┌─ GIVEN INFORMATION
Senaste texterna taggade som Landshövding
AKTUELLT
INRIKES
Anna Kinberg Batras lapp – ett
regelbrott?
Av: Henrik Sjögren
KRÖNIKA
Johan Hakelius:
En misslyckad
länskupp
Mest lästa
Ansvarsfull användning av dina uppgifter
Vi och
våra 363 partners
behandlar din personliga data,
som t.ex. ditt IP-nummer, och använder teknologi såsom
└─
┌─ GIVEN INFORMATION
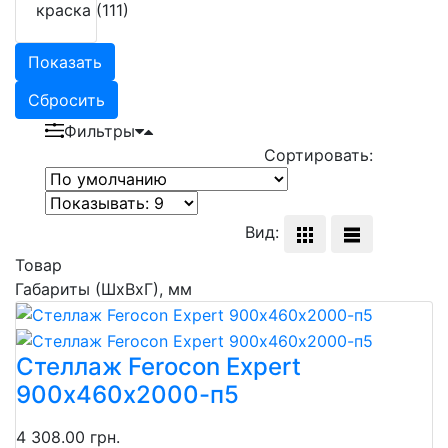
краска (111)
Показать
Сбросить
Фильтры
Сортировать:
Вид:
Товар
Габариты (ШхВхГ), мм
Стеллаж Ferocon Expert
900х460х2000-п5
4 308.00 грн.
└─
WHAT YOU ARE ASKED TO DO: Among the entries above, the lines between the ones containing "Av: Henrik Sjögren" and "som t.ex. ditt", inclusive, are to be transcribed exactly. No other line is to be given.

REPLY TO THE TASK:
Av: Henrik Sjögren
KRÖNIKA
Johan Hakelius:
En misslyckad
länskupp
Mest lästa
Ansvarsfull användning av dina uppgifter
Vi och
våra 363 partners
behandlar din personliga data,
som t.ex. ditt IP-nummer, och använder teknologi såsom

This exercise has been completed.